In my opinion, the judgment this day rendered will, in time, prove to be quite as pernicious as the decision made by this tribunal in the Dred Scott case.2 It was adjudged in that case that the descendants of Africans who were imported into this country and sold as slaves were not included nor intended to be included under the word “citizens” in the Constitution, and could not claim any of the rights and privileges which that instrument provided for and secured to citizens of the United States; that, at the time of the adoption of the Constitution, they were “considered as a subordinate and inferior class of beings, who had been subjugated by the dominant race, and, whether emancipated or not, yet remained subject to their authority, and had no rights or privileges but such as those who held the power and the government might choose to grant them.”

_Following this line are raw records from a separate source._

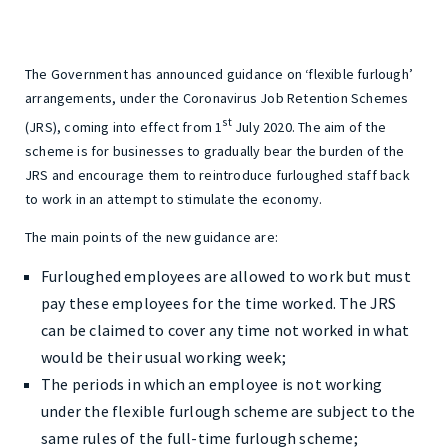
The Government has announced guidance on ‘flexible furlough’
arrangements, under the Coronavirus Job Retention Schemes
st
(JRS), coming into effect from 1
July 2020. The aim of the
scheme is for businesses to gradually bear the burden of the
JRS and encourage them to reintroduce furloughed staff back
to work in an attempt to stimulate the economy.
The main points of the new guidance are:
Furloughed employees are allowed to work but must
pay these employees for the time worked. The JRS
can be claimed to cover any time not worked in what
would be their usual working week;
The periods in which an employee is not working
under the flexible furlough scheme are subject to the
same rules of the full-time furlough scheme;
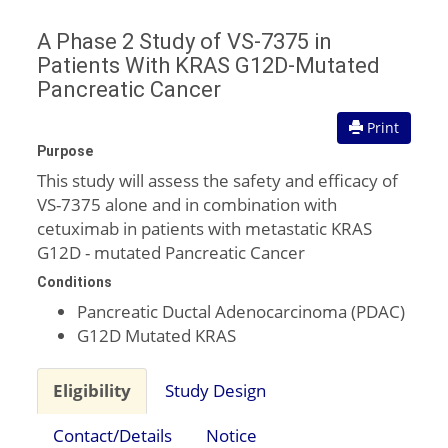
A Phase 2 Study of VS-7375 in
Patients With KRAS G12D-Mutated
Pancreatic Cancer
Print
Purpose
This study will assess the safety and efficacy of
VS-7375 alone and in combination with
cetuximab in patients with metastatic KRAS
G12D - mutated Pancreatic Cancer
Conditions
Pancreatic Ductal Adenocarcinoma (PDAC)
G12D Mutated KRAS
Eligibility
Study Design
Contact/Details
Notice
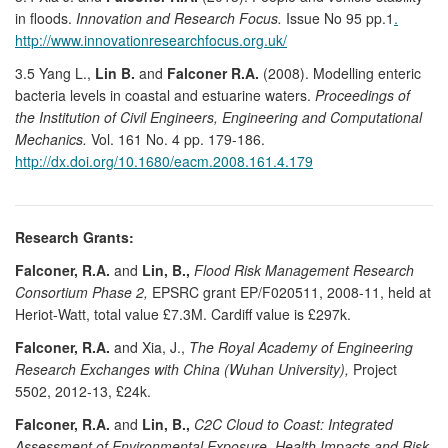
in floods.
Innovation and Research Focus.
Issue No 95 pp.1
.
http://www.innovationresearchfocus.org.uk/
3.5 Yang L.,
Lin B.
and
Falconer R.A.
(2008). Modelling enteric
bacteria levels in coastal and estuarine waters.
Proceedings of
the Institution of Civil Engineers, Engineering and Computational
Mechanics.
Vol. 161 No. 4 pp. 179-186.
http://dx.doi.org/10.1680/eacm.2008.161.4.179
Research Grants:
Falconer, R.A.
and
Lin, B.,
Flood Risk Management Research
Consortium Phase 2,
EPSRC grant EP/F020511, 2008-11, held at
Heriot-Watt, total value £7.3M. Cardiff value is £297k.
Falconer, R.A.
and Xia, J.,
The Royal Academy of Engineering
Research Exchanges with China (Wuhan University),
Project
5502, 2012-13, £24k.
Falconer, R.A.
and
Lin, B.,
C2C Cloud to Coast: Integrated
Assessment of Environmental Exposure, Health Impacts and Risk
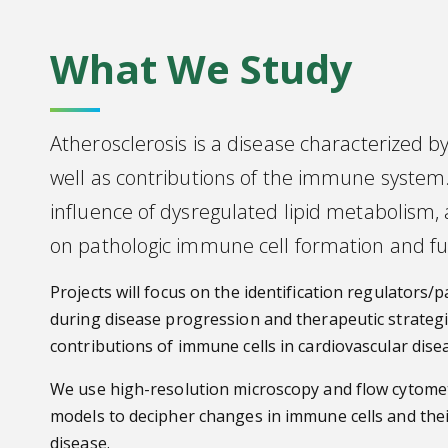
What We Study
Atherosclerosis is a disease characterized by 
well as contributions of the immune system
influence of dysregulated lipid metabolism, 
on pathologic immune cell formation and fu
Projects will focus on the identification regulator
during disease progression and therapeutic strategi
contributions of immune cells in cardiovascular dise
We use high-resolution microscopy and flow cytom
models to decipher changes in immune cells and th
disease.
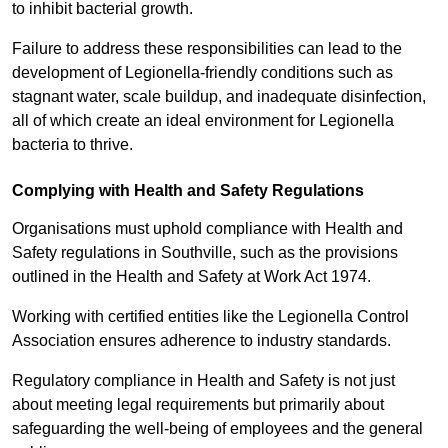
to inhibit bacterial growth.
Failure to address these responsibilities can lead to the
development of Legionella-friendly conditions such as
stagnant water, scale buildup, and inadequate disinfection,
all of which create an ideal environment for Legionella
bacteria to thrive.
Complying with Health and Safety Regulations
Organisations must uphold compliance with Health and
Safety regulations in Southville, such as the provisions
outlined in the Health and Safety at Work Act 1974.
Working with certified entities like the Legionella Control
Association ensures adherence to industry standards.
Regulatory compliance in Health and Safety is not just
about meeting legal requirements but primarily about
safeguarding the well-being of employees and the general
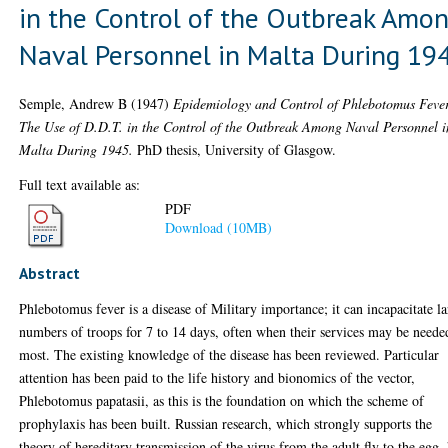
in the Control of the Outbreak Amo
Naval Personnel in Malta During 19
Semple, Andrew B
(1947)
Epidemiology and Control of Phlebotomus Feve
The Use of D.D.T. in the Control of the Outbreak Among Naval Personnel i
Malta During 1945.
PhD thesis, University of Glasgow.
Full text available as:
PDF
Download (10MB)
Abstract
Phlebotomus fever is a disease of Military importance; it can incapacitate l
numbers of troops for 7 to 14 days, often when their services may be neede
most. The existing knowledge of the disease has been reviewed. Particular
attention has been paid to the life history and bionomics of the vector,
Phlebotomus papatasii, as this is the foundation on which the scheme of
prophylaxis has been built. Russian research, which strongly supports the
theory of hereditary transmission of the virus from the adult fly to the egg,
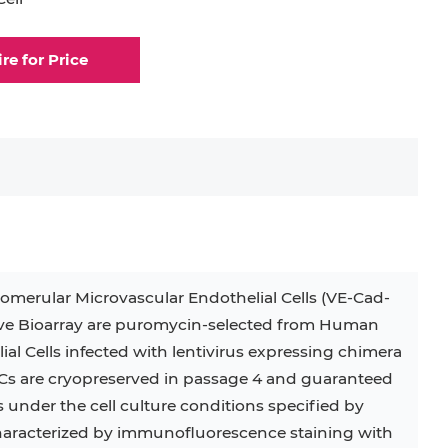
elial Cell
Eosinophil
ire for Price
lial Cell
Fibroblast
ocyte
Keratinocyte
ocyte
Kupffer Cell
erular Microvascular Endothelial Cells (VE-Cad-
32D
4T1
B16
RKO
SAS
ve Bioarray are puromycin-selected from Human
al Cells infected with lentivirus expressing chimera
BJAB
BV-2
EHEB
are cryopreserved in passage 4 and guaranteed
KG-1
KP-4
LK-2
MIN6
s under the cell culture conditions specified by
 characterized by immunofluorescence staining with
MS-5
MT-2
P388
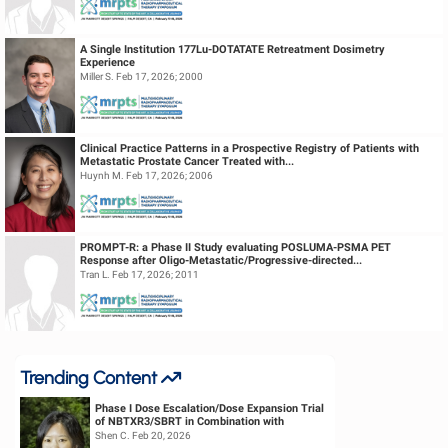
A Single Institution 177Lu-DOTATATE Retreatment Dosimetry
Experience
Miller S. Feb 17, 2026; 2000
Clinical Practice Patterns in a Prospective Registry of Patients with
Metastatic Prostate Cancer Treated with...
Huynh M. Feb 17, 2026; 2006
PROMPT-R: a Phase II Study evaluating POSLUMA-PSMA PET
Response after Oligo-Metastatic/Progressive-directed...
Tran L. Feb 17, 2026; 2011
Trending Content
Phase I Dose Escalation/Dose Expansion Trial
of NBTXR3/SBRT in Combination with
Nivolumab or Pembrolizumab for the ...
Shen C. Feb 20, 2026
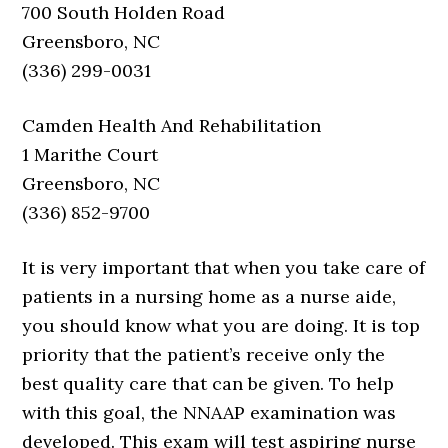
700 South Holden Road
Greensboro, NC
(336) 299-0031
Camden Health And Rehabilitation
1 Marithe Court
Greensboro, NC
(336) 852-9700
It is very important that when you take care of
patients in a nursing home as a nurse aide,
you should know what you are doing. It is top
priority that the patient’s receive only the
best quality care that can be given. To help
with this goal, the NNAAP examination was
developed. This exam will test aspiring nurse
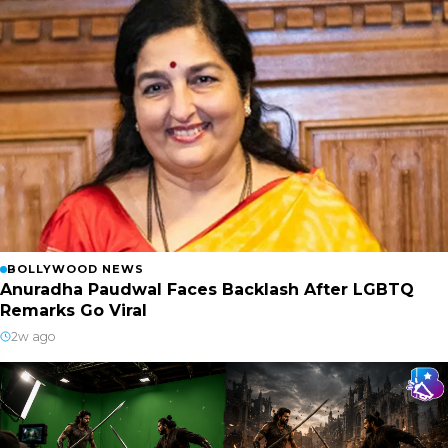
BOLLYWOOD NEWS
Anuradha Paudwal Faces Backlash After LGBTQ
Remarks Go Viral
2w ago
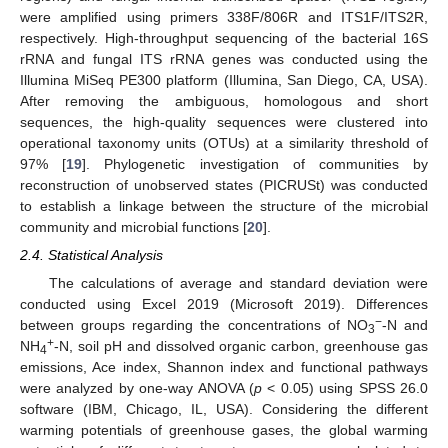
were amplified using primers 338F/806R and ITS1F/ITS2R,
respectively. High-throughput sequencing of the bacterial 16S
rRNA and fungal ITS rRNA genes was conducted using the
Illumina MiSeq PE300 platform (Illumina, San Diego, CA, USA).
After removing the ambiguous, homologous and short
sequences, the high-quality sequences were clustered into
operational taxonomy units (OTUs) at a similarity threshold of
97% [
19
]. Phylogenetic investigation of communities by
reconstruction of unobserved states (PICRUSt) was conducted
to establish a linkage between the structure of the microbial
community and microbial functions [
20
].
2.4. Statistical Analysis
The calculations of average and standard deviation were
conducted using Excel 2019 (Microsoft 2019). Differences
−
between groups regarding the concentrations of NO
-N and
3
+
NH
-N, soil pH and dissolved organic carbon, greenhouse gas
4
emissions, Ace index, Shannon index and functional pathways
were analyzed by one-way ANOVA (
p
< 0.05) using SPSS 26.0
software (IBM, Chicago, IL, USA). Considering the different
warming potentials of greenhouse gases, the global warming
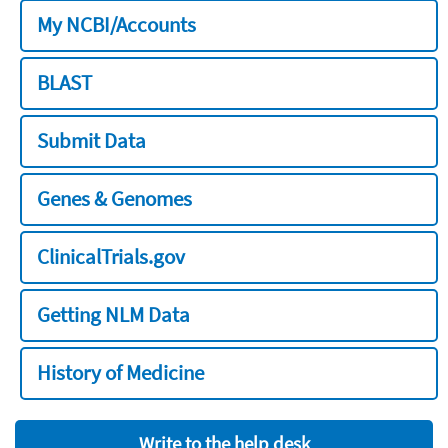
My NCBI/Accounts
BLAST
Submit Data
Genes & Genomes
ClinicalTrials.gov
Getting NLM Data
History of Medicine
Write to the help desk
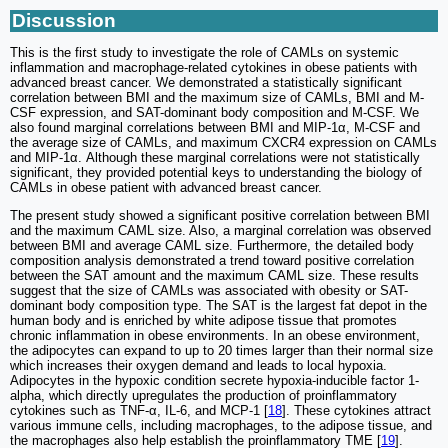
Discussion
This is the first study to investigate the role of CAMLs on systemic
inflammation and macrophage-related cytokines in obese patients with
advanced breast cancer. We demonstrated a statistically significant
correlation between BMI and the maximum size of CAMLs, BMI and M-
CSF expression, and SAT-dominant body composition and M-CSF. We
also found marginal correlations between BMI and MIP-1α, M-CSF and
the average size of CAMLs, and maximum CXCR4 expression on CAMLs
and MIP-1α. Although these marginal correlations were not statistically
significant, they provided potential keys to understanding the biology of
CAMLs in obese patient with advanced breast cancer.
The present study showed a significant positive correlation between BMI
and the maximum CAML size. Also, a marginal correlation was observed
between BMI and average CAML size. Furthermore, the detailed body
composition analysis demonstrated a trend toward positive correlation
between the SAT amount and the maximum CAML size. These results
suggest that the size of CAMLs was associated with obesity or SAT-
dominant body composition type. The SAT is the largest fat depot in the
human body and is enriched by white adipose tissue that promotes
chronic inflammation in obese environments. In an obese environment,
the adipocytes can expand to up to 20 times larger than their normal size
which increases their oxygen demand and leads to local hypoxia.
Adipocytes in the hypoxic condition secrete hypoxia-inducible factor 1-
alpha, which directly upregulates the production of proinflammatory
cytokines such as TNF-α, IL-6, and MCP-1 [
18
]. These cytokines attract
various immune cells, including macrophages, to the adipose tissue, and
the macrophages also help establish the proinflammatory TME [
19
].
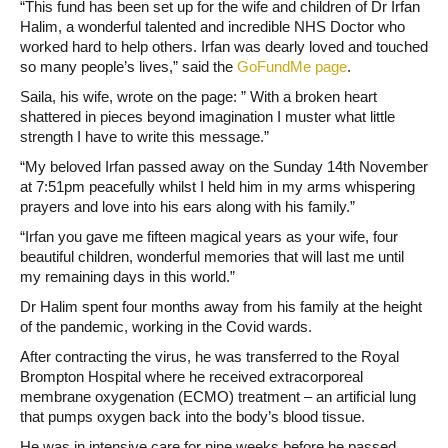
“This fund has been set up for the wife and children of Dr Irfan
Halim, a wonderful talented and incredible NHS Doctor who
worked hard to help others. Irfan was dearly loved and touched
so many people’s lives,” said the
GoFundMe page
.
Saila, his wife, wrote on the page: ” With a broken heart
shattered in pieces beyond imagination I muster what little
strength I have to write this message.”
“My beloved Irfan passed away on the Sunday 14th November
at 7:51pm peacefully whilst I held him in my arms whispering
prayers and love into his ears along with his family.”
“Irfan you gave me fifteen magical years as your wife, four
beautiful children, wonderful memories that will last me until
my remaining days in this world.”
Dr Halim spent four months away from his family at the height
of the pandemic, working in the Covid wards.
After contracting the virus, he was transferred to the Royal
Brompton Hospital where he received extracorporeal
membrane oxygenation (ECMO) treatment – an artificial lung
that pumps oxygen back into the body’s blood tissue.
He was in intensive care for nine weeks before he passed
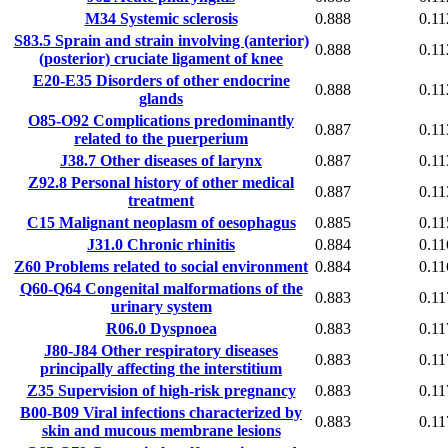
M34
Systemic sclerosis
0.888
0.11
S83.5
Sprain and strain involving (anterior)
0.888
0.11
(posterior) cruciate ligament of knee
E20-E35
Disorders of other endocrine
0.888
0.11
glands
O85-O92
Complications predominantly
0.887
0.11
related to the puerperium
J38.7
Other diseases of larynx
0.887
0.11
Z92.8
Personal history of other medical
0.887
0.11
treatment
C15
Malignant neoplasm of oesophagus
0.885
0.11
J31.0
Chronic rhinitis
0.884
0.11
Z60
Problems related to social environment
0.884
0.11
Q60-Q64
Congenital malformations of the
0.883
0.11
urinary system
R06.0
Dyspnoea
0.883
0.11
J80-J84
Other respiratory diseases
0.883
0.11
principally affecting the interstitium
Z35
Supervision of high-risk pregnancy
0.883
0.11
B00-B09
Viral infections characterized by
0.883
0.11
skin and mucous membrane lesions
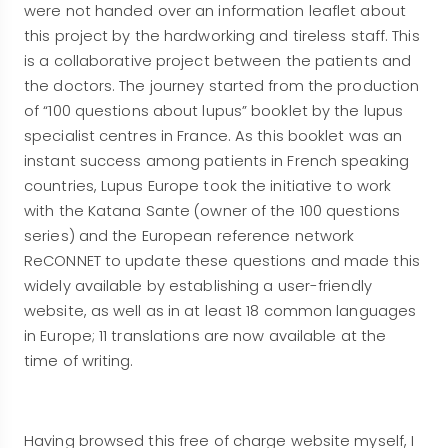
were not handed over an information leaflet about
this project by the hardworking and tireless staff. This
is a collaborative project between the patients and
the doctors. The journey started from the production
of “100 questions about lupus” booklet by the lupus
specialist centres in France. As this booklet was an
instant success among patients in French speaking
countries, Lupus Europe took the initiative to work
with the Katana Sante (owner of the 100 questions
series) and the European reference network
ReCONNET to update these questions and made this
widely available by establishing a user-friendly
website, as well as in at least 18 common languages
in Europe; 11 translations are now available at the
time of writing.
Having browsed this free of charge website myself, I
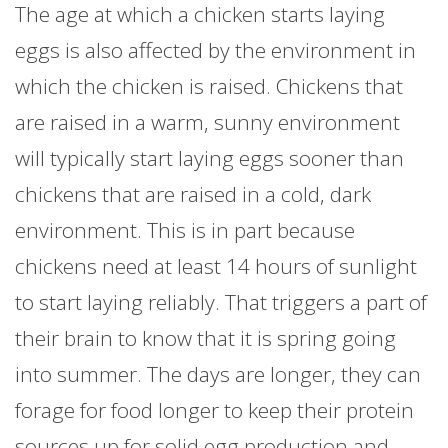
The age at which a chicken starts laying
eggs is also affected by the environment in
which the chicken is raised. Chickens that
are raised in a warm, sunny environment
will typically start laying eggs sooner than
chickens that are raised in a cold, dark
environment. This is in part because
chickens need at least 14 hours of sunlight
to start laying reliably. That triggers a part of
their brain to know that it is spring going
into summer. The days are longer, they can
forage for food longer to keep their protein
sources up for solid egg production and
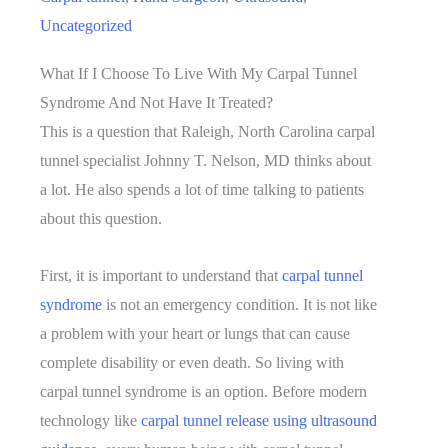
Uncategorized
What If I Choose To Live With My Carpal Tunnel
Syndrome And Not Have It Treated?
This is a question that Raleigh, North Carolina carpal
tunnel specialist Johnny T. Nelson, MD thinks about
a lot. He also spends a lot of time talking to patients
about this question.
First, it is important to understand that
carpal tunnel
syndrome
is not an emergency condition. It is not like
a problem with your heart or lungs that can cause
complete disability or even death. So living with
carpal tunnel syndrome is an option. Before modern
technology like
carpal tunnel release using ultrasound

The recent amendments of the Constitution, it was supposed, had eradicated these principles from our institutions. But it seems that we have yet, in some of the states, a dominant race—a superior class of citizens, which assumes to regulate the enjoyment of civil rights, common to all citizens, upon the basis of race. The present decision, it may well be apprehended, will not only stimulate aggressions, more or less brutal and irritating, upon the admitted rights of colored citizens, but will encourage the belief that it is possible, by means of state enactments, to defeat the beneficent purposes which the people of the United States had in view when they adopted the recent amendments of the Constitution, by one of which the blacks of this country were made citizens of the United States and of the states in which they respectively reside, and whose privileges and immunities, as citizens, the states are forbidden to abridge. Sixty million whites are in no danger from the presence here of eight million blacks. The destinies of the two races in this country are indissolubly linked together, and the interests of both require that the common government of all shall not permit the seeds of race hate to be planted under the sanction of law. What can more certainly arouse race hate, what more certainly create and perpetuate a feeling of distrust between these races, than state enactments which, in fact, proceed on the ground that colored citizens are so inferior and degraded that they cannot be allowed to sit in public coaches occupied by white citizens. That, as all will admit, is the real meaning of such legislation as was enacted in Louisiana. . . .
For the reasons stated, I am constrained to withhold my assent from the opinion and judgment of the majority.
- 1. The police power is the general power of government to protect the health, welfare, safety, and morals of the people. The federal government is a government of enumerated powers and thus does not have the police power. State governments retain this power.
- 2. See Speech on the Dred Scott Decision and Speech at Springfield, Illinois.